I guess we are securely in the Age of Entertainment.
Edward Witten wins the Newton Medal, and gives a public lecture on String Theory (a blogospheric bête noire, and Chad's favourite punch-line), and we're talking about the quality of his slides?!
I'm reformed, these days. If you want rantings about string theory, you're at the wrong blog-- try this one.
I might give the lecture a shot at some point when I have nothing better to do. If nothing else, the reading-complete-paragraphs-off-slides thing should make it possible to get through in about half the time, by watching it on fast-forward.

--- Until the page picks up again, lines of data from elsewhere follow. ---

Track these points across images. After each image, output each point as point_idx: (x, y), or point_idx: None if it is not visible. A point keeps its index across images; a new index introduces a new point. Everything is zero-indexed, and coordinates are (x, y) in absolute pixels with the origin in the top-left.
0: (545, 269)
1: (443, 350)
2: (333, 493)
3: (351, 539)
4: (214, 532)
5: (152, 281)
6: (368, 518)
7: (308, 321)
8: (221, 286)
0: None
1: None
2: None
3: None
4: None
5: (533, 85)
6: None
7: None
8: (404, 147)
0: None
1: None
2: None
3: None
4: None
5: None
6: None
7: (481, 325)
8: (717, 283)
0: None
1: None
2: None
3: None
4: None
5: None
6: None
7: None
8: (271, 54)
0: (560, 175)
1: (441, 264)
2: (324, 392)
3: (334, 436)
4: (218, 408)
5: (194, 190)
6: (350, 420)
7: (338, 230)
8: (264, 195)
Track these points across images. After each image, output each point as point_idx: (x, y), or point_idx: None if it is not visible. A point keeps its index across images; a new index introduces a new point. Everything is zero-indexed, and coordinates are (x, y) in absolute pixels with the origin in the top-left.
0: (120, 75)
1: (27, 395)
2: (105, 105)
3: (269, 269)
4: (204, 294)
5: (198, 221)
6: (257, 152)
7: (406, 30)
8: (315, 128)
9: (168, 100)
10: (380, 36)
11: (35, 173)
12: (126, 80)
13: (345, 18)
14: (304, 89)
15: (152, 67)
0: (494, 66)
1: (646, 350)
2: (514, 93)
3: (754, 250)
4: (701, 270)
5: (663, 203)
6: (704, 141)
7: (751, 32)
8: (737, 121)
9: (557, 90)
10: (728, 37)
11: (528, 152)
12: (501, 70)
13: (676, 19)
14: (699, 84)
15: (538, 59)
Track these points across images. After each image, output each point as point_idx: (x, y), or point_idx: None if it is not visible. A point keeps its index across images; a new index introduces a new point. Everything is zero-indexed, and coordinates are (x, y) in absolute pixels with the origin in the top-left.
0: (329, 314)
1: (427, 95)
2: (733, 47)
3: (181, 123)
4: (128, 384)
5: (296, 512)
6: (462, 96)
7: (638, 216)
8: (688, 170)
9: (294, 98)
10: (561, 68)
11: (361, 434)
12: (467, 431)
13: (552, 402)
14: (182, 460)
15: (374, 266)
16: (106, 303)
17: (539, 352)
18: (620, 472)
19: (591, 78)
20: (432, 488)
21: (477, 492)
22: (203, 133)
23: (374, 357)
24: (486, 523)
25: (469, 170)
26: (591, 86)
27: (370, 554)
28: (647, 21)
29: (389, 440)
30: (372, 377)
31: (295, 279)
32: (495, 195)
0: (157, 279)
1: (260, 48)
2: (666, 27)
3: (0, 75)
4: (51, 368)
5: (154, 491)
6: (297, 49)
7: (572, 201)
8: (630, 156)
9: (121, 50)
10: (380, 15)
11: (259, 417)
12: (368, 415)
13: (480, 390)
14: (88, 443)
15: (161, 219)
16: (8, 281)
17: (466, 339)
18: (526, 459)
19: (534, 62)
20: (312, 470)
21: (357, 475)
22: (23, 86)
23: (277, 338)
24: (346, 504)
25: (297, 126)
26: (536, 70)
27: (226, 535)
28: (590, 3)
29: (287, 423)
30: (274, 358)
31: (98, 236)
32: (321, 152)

As a undergraduate in physics I don't know what you're complaining about - I have experienced many worse lecturers and lecture formats than this. I was well out of my depth as I only caught the gist of his points, however I'm putting that down to the nature of the material and the audience it was being pitched at not the quality of the slides!
Indeed. An opportunity missed, over there:
Presentations with use of PowerPoint are usually much worse, than they'd be without.
Who did the presentation? He sounded remarkably nervous.
French? Or just a relation of Johnathan Woss?